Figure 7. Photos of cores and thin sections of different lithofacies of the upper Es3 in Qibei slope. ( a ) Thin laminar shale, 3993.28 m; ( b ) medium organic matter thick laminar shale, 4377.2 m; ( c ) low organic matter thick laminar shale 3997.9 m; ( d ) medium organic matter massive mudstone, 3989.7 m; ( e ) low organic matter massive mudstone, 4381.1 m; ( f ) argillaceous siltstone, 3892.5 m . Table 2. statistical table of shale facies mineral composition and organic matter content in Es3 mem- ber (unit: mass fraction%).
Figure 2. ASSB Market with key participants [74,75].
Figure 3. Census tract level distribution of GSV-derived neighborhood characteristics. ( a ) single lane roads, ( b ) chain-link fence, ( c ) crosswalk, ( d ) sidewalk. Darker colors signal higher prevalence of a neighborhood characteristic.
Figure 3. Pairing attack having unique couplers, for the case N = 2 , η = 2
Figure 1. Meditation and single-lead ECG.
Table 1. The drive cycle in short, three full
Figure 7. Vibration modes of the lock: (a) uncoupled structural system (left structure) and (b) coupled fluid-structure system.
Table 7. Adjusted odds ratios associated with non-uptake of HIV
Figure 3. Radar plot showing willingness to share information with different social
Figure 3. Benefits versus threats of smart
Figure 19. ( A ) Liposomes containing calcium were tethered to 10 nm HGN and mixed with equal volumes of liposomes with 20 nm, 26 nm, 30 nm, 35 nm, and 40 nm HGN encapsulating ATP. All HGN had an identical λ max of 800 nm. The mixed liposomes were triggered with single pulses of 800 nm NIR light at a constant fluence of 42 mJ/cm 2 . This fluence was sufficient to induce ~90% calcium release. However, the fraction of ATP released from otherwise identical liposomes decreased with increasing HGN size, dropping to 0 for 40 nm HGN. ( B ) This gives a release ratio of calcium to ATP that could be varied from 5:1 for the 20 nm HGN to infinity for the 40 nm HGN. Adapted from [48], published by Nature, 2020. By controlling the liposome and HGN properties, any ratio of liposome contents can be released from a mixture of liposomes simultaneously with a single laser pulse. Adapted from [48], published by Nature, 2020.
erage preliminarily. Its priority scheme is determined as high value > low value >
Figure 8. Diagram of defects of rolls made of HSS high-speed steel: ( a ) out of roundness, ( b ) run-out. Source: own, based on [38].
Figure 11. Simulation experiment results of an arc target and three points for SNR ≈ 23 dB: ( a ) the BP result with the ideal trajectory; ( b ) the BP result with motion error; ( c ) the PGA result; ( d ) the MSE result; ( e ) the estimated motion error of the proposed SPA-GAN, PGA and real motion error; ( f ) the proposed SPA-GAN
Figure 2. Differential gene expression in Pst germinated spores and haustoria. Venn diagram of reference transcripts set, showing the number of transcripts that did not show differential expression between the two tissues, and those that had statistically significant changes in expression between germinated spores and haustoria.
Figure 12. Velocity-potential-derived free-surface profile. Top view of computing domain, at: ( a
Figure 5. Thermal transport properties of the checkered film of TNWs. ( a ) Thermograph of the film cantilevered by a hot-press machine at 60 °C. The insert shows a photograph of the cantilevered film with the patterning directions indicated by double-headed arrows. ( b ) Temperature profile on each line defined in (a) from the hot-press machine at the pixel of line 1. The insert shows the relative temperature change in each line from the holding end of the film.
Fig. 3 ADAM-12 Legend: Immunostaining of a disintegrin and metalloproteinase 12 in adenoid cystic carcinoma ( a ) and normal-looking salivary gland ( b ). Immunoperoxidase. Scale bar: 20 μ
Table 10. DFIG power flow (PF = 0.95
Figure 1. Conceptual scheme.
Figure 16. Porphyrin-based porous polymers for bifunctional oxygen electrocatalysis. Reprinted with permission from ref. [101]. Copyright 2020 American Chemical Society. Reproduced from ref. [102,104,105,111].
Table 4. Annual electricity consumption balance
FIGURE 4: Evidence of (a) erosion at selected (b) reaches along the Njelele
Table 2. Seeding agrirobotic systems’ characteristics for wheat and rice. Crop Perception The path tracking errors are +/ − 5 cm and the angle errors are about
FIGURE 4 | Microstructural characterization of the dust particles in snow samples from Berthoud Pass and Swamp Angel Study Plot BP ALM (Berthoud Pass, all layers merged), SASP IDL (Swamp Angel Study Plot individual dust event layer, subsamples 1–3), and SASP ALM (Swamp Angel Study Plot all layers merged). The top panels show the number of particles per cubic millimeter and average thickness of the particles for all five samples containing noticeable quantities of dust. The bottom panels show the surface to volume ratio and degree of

__________

ABOUT THIS TASK: Once more, write out the records exactly as they are.

WRITTEN SOLUTION:
Figure 7. Photos of cores and thin sections of different lithofacies of the upper Es3 in Qibei slope. ( a ) Thin laminar shale, 3993.28 m; ( b ) medium organic matter thick laminar shale, 4377.2 m; ( c ) low organic matter thick laminar shale 3997.9 m; ( d ) medium organic matter massive mudstone, 3989.7 m; ( e ) low organic matter massive mudstone, 4381.1 m; ( f ) argillaceous siltstone, 3892.5 m . Table 2. statistical table of shale facies mineral composition and organic matter content in Es3 mem- ber (unit: mass fraction%).
Figure 2. ASSB Market with key participants [74,75].
Figure 3. Census tract level distribution of GSV-derived neighborhood characteristics. ( a ) single lane roads, ( b ) chain-link fence, ( c ) crosswalk, ( d ) sidewalk. Darker colors signal higher prevalence of a neighborhood characteristic.
Figure 3. Pairing attack having unique couplers, for the case N = 2 , η = 2
Figure 1. Meditation and single-lead ECG.
Table 1. The drive cycle in short, three full
Figure 7. Vibration modes of the lock: (a) uncoupled structural system (left structure) and (b) coupled fluid-structure system.
Table 7. Adjusted odds ratios associated with non-uptake of HIV
Figure 3. Radar plot showing willingness to share information with different social
Figure 3. Benefits versus threats of smart
Figure 19. ( A ) Liposomes containing calcium were tethered to 10 nm HGN and mixed with equal volumes of liposomes with 20 nm, 26 nm, 30 nm, 35 nm, and 40 nm HGN encapsulating ATP. All HGN had an identical λ max of 800 nm. The mixed liposomes were triggered with single pulses of 800 nm NIR light at a constant fluence of 42 mJ/cm 2 . This fluence was sufficient to induce ~90% calcium release. However, the fraction of ATP released from otherwise identical liposomes decreased with increasing HGN size, dropping to 0 for 40 nm HGN. ( B ) This gives a release ratio of calcium to ATP that could be varied from 5:1 for the 20 nm HGN to infinity for the 40 nm HGN. Adapted from [48], published by Nature, 2020. By controlling the liposome and HGN properties, any ratio of liposome contents can be released from a mixture of liposomes simultaneously with a single laser pulse. Adapted from [48], published by Nature, 2020.
erage preliminarily. Its priority scheme is determined as high value > low value >
Figure 8. Diagram of defects of rolls made of HSS high-speed steel: ( a ) out of roundness, ( b ) run-out. Source: own, based on [38].
Figure 11. Simulation experiment results of an arc target and three points for SNR ≈ 23 dB: ( a ) the BP result with the ideal trajectory; ( b ) the BP result with motion error; ( c ) the PGA result; ( d ) the MSE result; ( e ) the estimated motion error of the proposed SPA-GAN, PGA and real motion error; ( f ) the proposed SPA-GAN
Figure 2. Differential gene expression in Pst germinated spores and haustoria. Venn diagram of reference transcripts set, showing the number of transcripts that did not show differential expression between the two tissues, and those that had statistically significant changes in expression between germinated spores and haustoria.
Figure 12. Velocity-potential-derived free-surface profile. Top view of computing domain, at: ( a
Figure 5. Thermal transport properties of the checkered film of TNWs. ( a ) Thermograph of the film cantilevered by a hot-press machine at 60 °C. The insert shows a photograph of the cantilevered film with the patterning directions indicated by double-headed arrows. ( b ) Temperature profile on each line defined in (a) from the hot-press machine at the pixel of line 1. The insert shows the relative temperature change in each line from the holding end of the film.
Fig. 3 ADAM-12 Legend: Immunostaining of a disintegrin and metalloproteinase 12 in adenoid cystic carcinoma ( a ) and normal-looking salivary gland ( b ). Immunoperoxidase. Scale bar: 20 μ
Table 10. DFIG power flow (PF = 0.95
Figure 1. Conceptual scheme.
Figure 16. Porphyrin-based porous polymers for bifunctional oxygen electrocatalysis. Reprinted with permission from ref. [101]. Copyright 2020 American Chemical Society. Reproduced from ref. [102,104,105,111].
Table 4. Annual electricity consumption balance
FIGURE 4: Evidence of (a) erosion at selected (b) reaches along the Njelele
Table 2. Seeding agrirobotic systems’ characteristics for wheat and rice. Crop Perception The path tracking errors are +/ − 5 cm and the angle errors are about
FIGURE 4 | Microstructural characterization of the dust particles in snow samples from Berthoud Pass and Swamp Angel Study Plot BP ALM (Berthoud Pass, all layers merged), SASP IDL (Swamp Angel Study Plot individual dust event layer, subsamples 1–3), and SASP ALM (Swamp Angel Study Plot all layers merged). The top panels show the number of particles per cubic millimeter and average thickness of the particles for all five samples containing noticeable quantities of dust. The bottom panels show the surface to volume ratio and degree of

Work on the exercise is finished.